Neben den Sitzungen der Arbeitsgruppe fanden Informationsveranstaltungen für die interessierte Öffentlichkeit statt. Sie dienten der Vorstellung und Diskussion von (Zwischen-) Ergebnissen aus der Arbeitsgruppe. Gleichfalls wurde hier in Rücksprache mit der Öffentlichkeit über anzuhörende Experten abgewogen und Diskussionsinhalte aus der Arbeitsgruppe rückgespiegelt.

Ergebnis

Im Bürgergutachten wird mit mehrheitlicher Stimme der Bau einer Biogasanlage empfohlen. Mittelfristig wird eine zusätzliche Holzverbrennungsanlage für die Strom- und Wärmeerzeugung im Gutachten empfohlen.

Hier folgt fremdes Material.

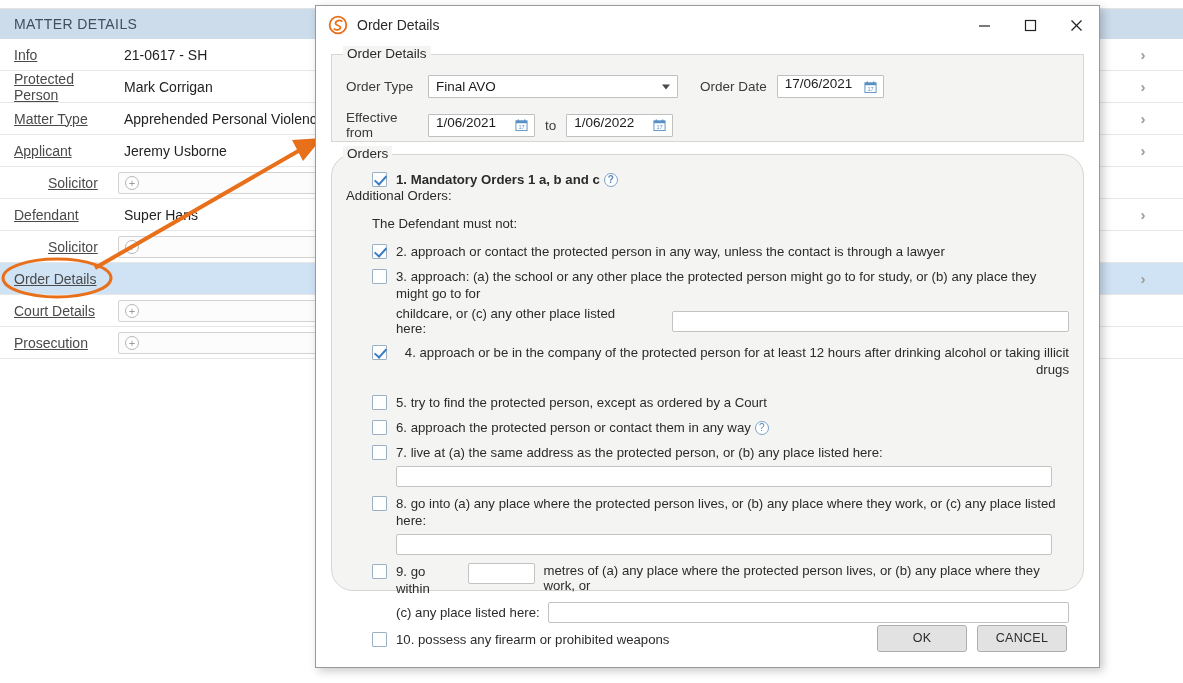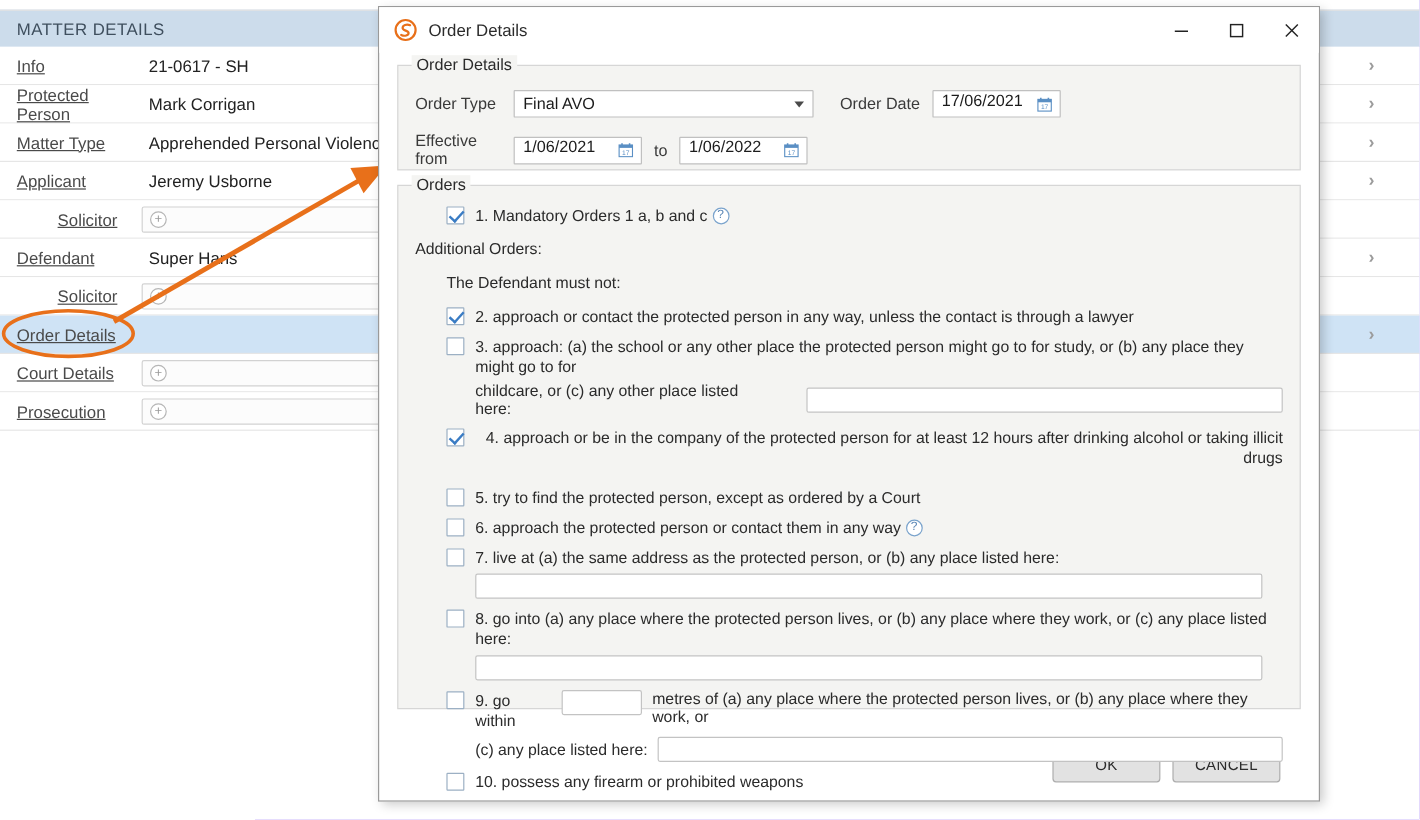--- a/index.html
+++ b/index.html
@@ -9,7 +9,7 @@
     font-family: "Liberation Sans", sans-serif;
     overflow: hidden;
   }
-  #root { position: relative; width: 1183px; height: 683px; background:#8b5cf6; }
+  #root { position: relative; width: 1183px; height: 683px; background:#be185d; }
 
   
   .matter-panel { position:absolute; left:0; top:0; width:1183px; height:683px; background:#fff; }

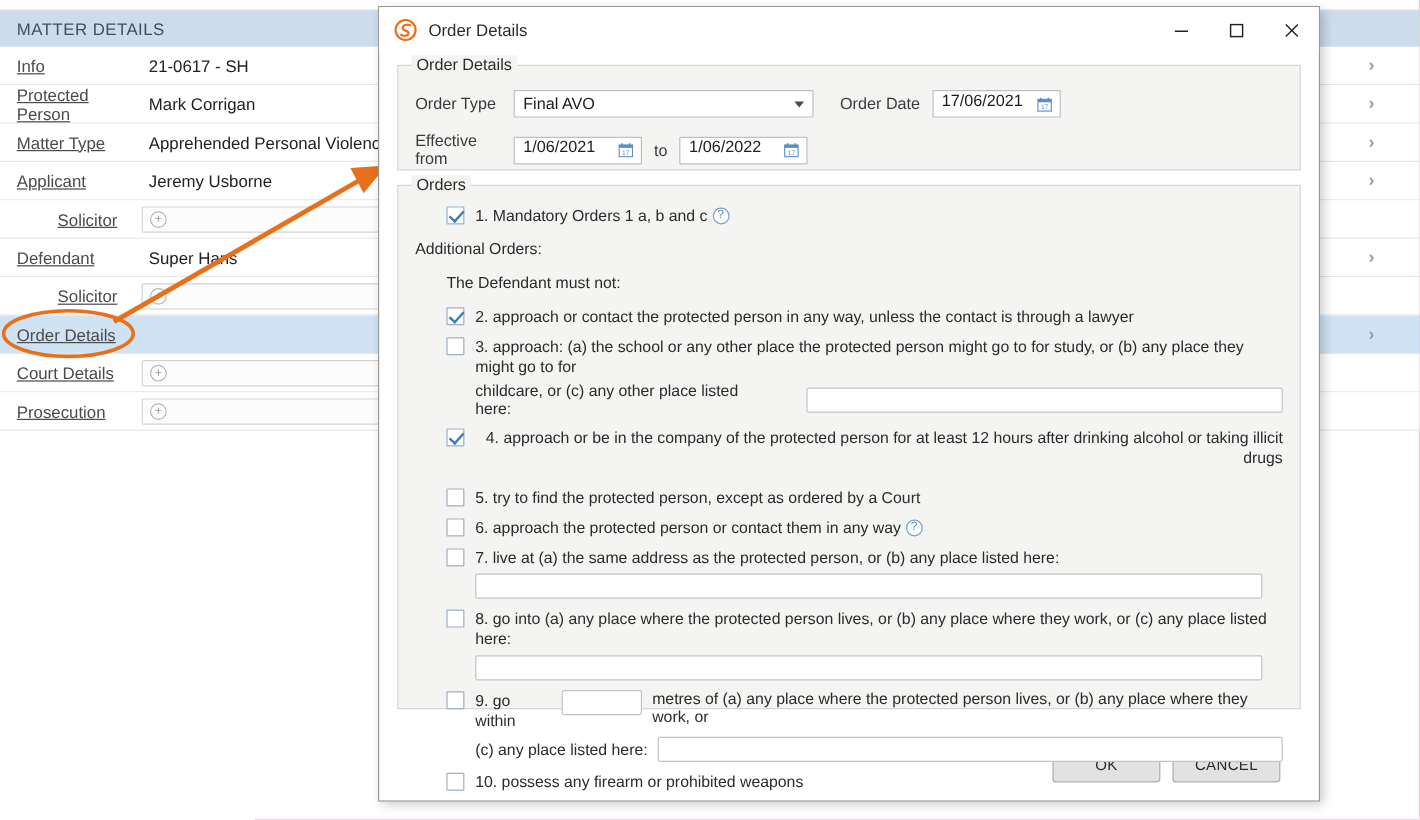--- a/index.html
+++ b/index.html
@@ -101,7 +101,7 @@
   .cal-ico { position:absolute; right:6px; top:50%; transform:translateY(-50%); width:13px; height:13px; }
 
   
-  #orders-group { height:437px; padding:16px 14px 0 14px; }
+  #orders-group { height:437px; padding:16px 14px 0 14px;border-radius:22px; }
   .orow { display:flex; align-items:flex-start; margin-bottom:0; }
   .cb {
     width:15px; height:15px; flex:0 0 15px; margin-top:1px;

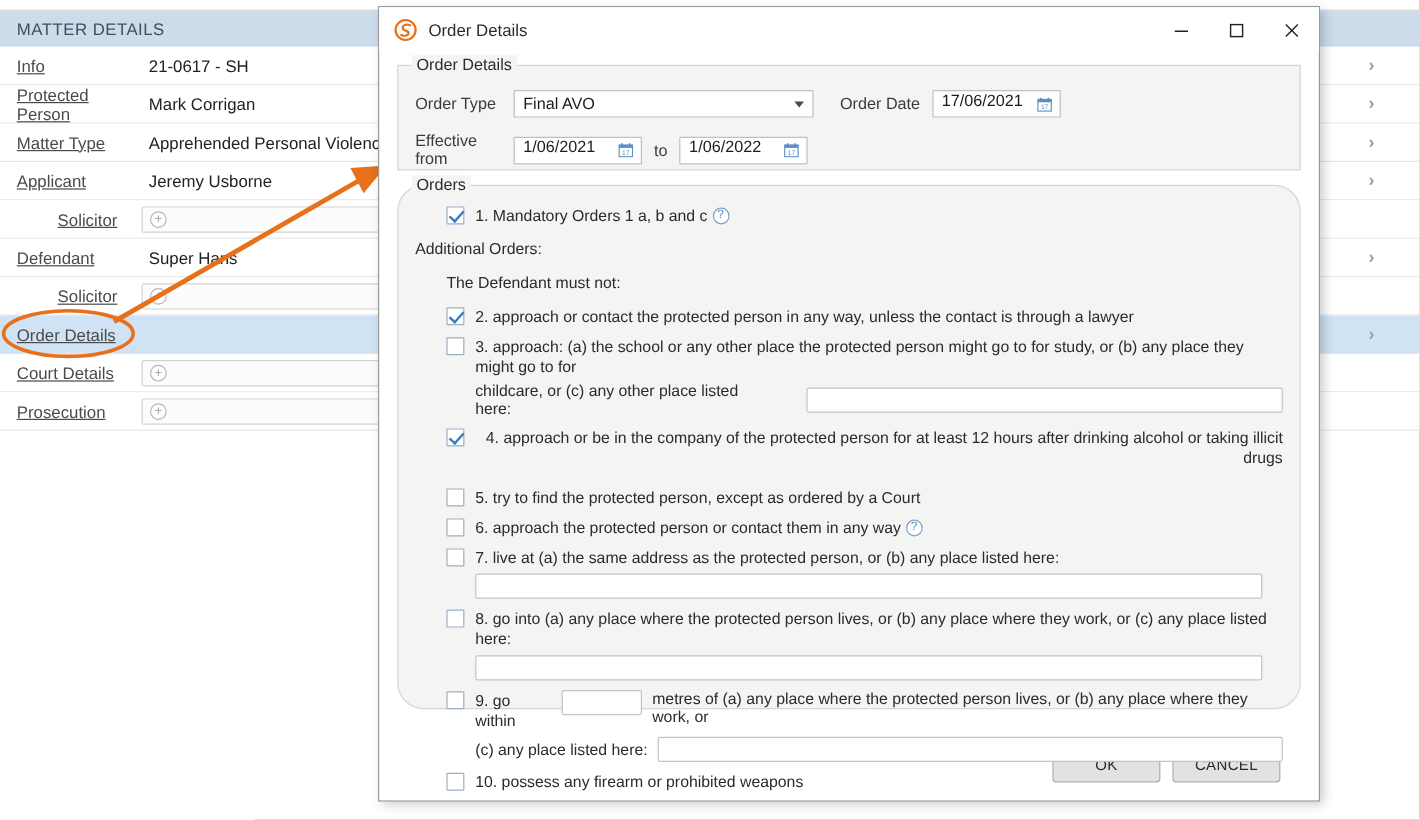--- a/index.html
+++ b/index.html
@@ -290,7 +290,7 @@
       <div class="groupbox" id="orders-group">
         <span class="gb-legend">Orders</span>
 
-        <div class="orow" style="margin-left:26px; margin-bottom:12px;">
+        <div class="orow" style="margin-left:26px; margin-bottom:0;font-weight:bold;">
           <span class="cb checked" id="cb-mandatory"></span>
           <span class="otext">1. Mandatory Orders 1 a, b and c</span>
           <span class="help-ico" style="margin-top:2px">?</span>

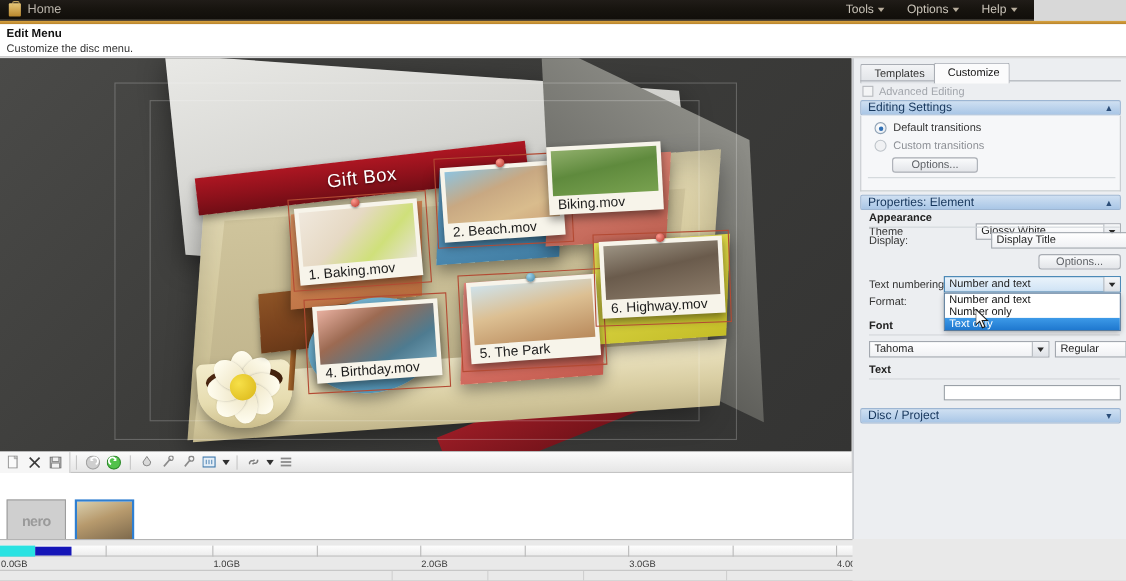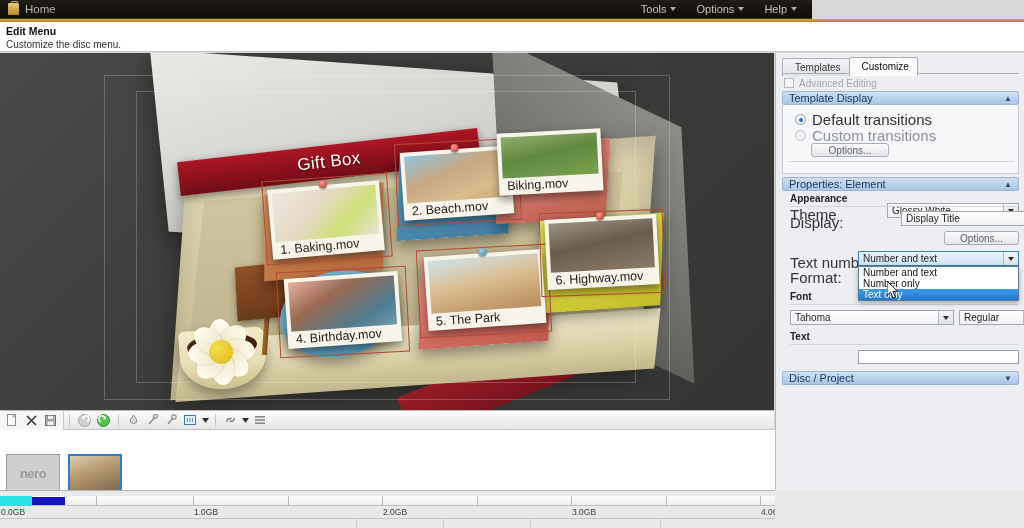--- a/index.html
+++ b/index.html
@@ -15,7 +15,7 @@
 
   
   .titlebar{
-    position:absolute; left:0; top:0; width:812px; height:19px;
+    position:absolute; left:0; top:0; width:940px; height:19px;
     background:linear-gradient(to bottom,#201c18 0%,#17140f 45%,#110e0a 100%);
     border-bottom:1px solid #3a2f20;
     display:flex; align-items:center;gap:20px;

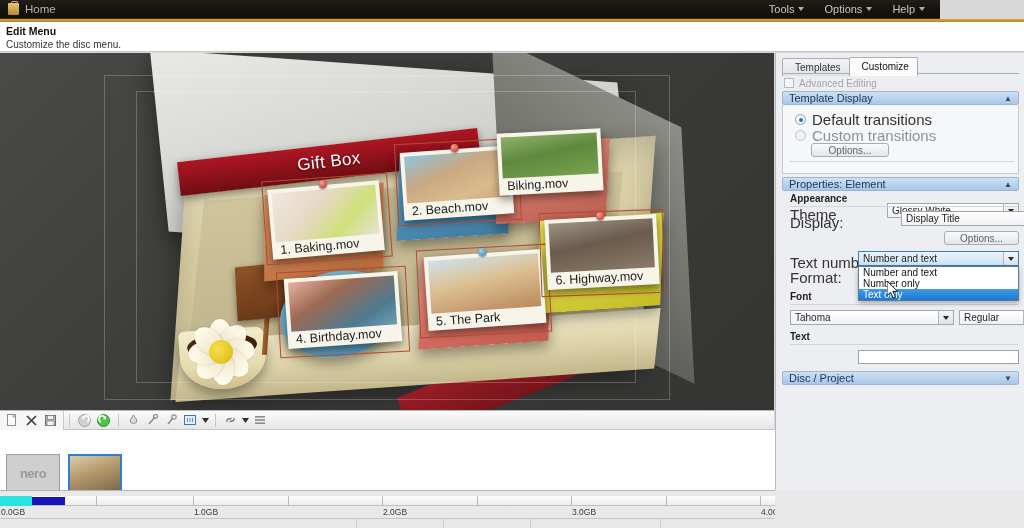--- a/index.html
+++ b/index.html
@@ -552,7 +552,7 @@
     </div>
 
     <div class="sect-head" style="top:38px;">
-      <span>Template Display</span>
+      <span>Editing Settings</span>
       <span class="chev">▲</span>
     </div>
     <div class="sect-body" style="top:52px; height:69px;">

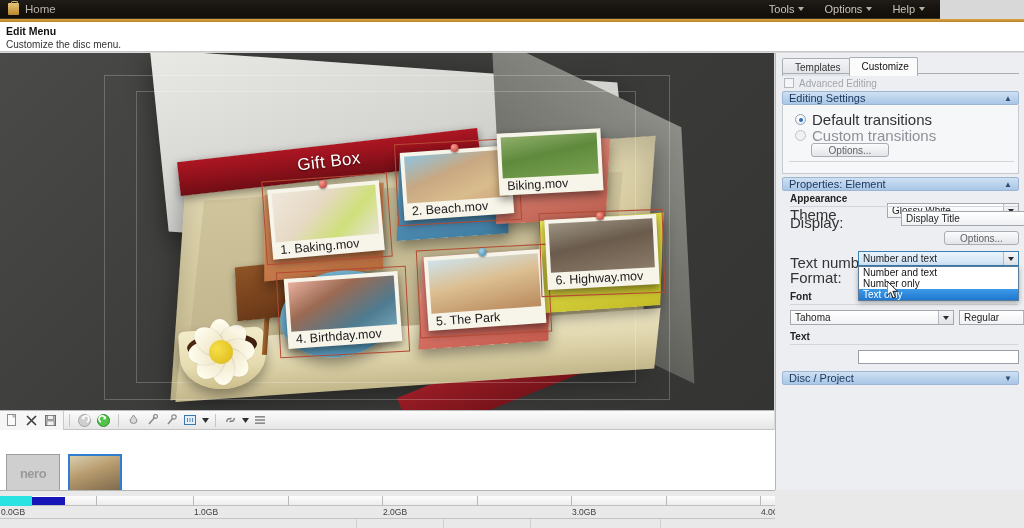--- a/index.html
+++ b/index.html
@@ -230,7 +230,7 @@
   }
 
   .row{ position:absolute; display:flex; align-items:center; }
-  .lbl{ font-size:15px; color:#333; }
+  .lbl{ font-size:10px; color:#333; }
   .lbl.gray{ color:#8d9096; }
   .radio{ width:11px;height:11px;border-radius:50%;border:1px solid #8fa2b5; background:radial-gradient(circle at 40% 35%,#fff,#e2e7ee); position:relative; }
   .radio.on:after{ content:""; position:absolute; left:2.5px; top:2.5px; width:4px;height:4px;border-radius:50%; background:#2f6fb5; }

Das Gutachten wurde den politischen Entscheidungsträgern auf der Abschlussveranstaltung überreicht. Ein Bioheizkraftwerk wurde 2008 in Betrieb genommen.

Literaturhinweis

Pfenning, U. und C. Benighaus 2008, „Partizipativer Wandel – methodischer Wandel: Neue und klassische Formen der Bürgerbeteiligung im Vergleich“, in: Vetter, A. (Hg.) Erfolgsbedingungen lokaler Bürgerbeteiligung, VS Verlag für Sozialwissenschaften, Wiesbaden.

Renn, O., Pfenning, U. und J. Deuschle, Bürgergutachten zur zukünftigen nachhaltigen Energieversorgung in Hausen. Projekt Nutzung erneuerbarer Energien zur Wärmeversorgung im Gebäudealtbestand (N.E.E.G.A) . Online verfügbar unter: www.rottweil.de (Zuletzt eingesehen am 28.07.2015).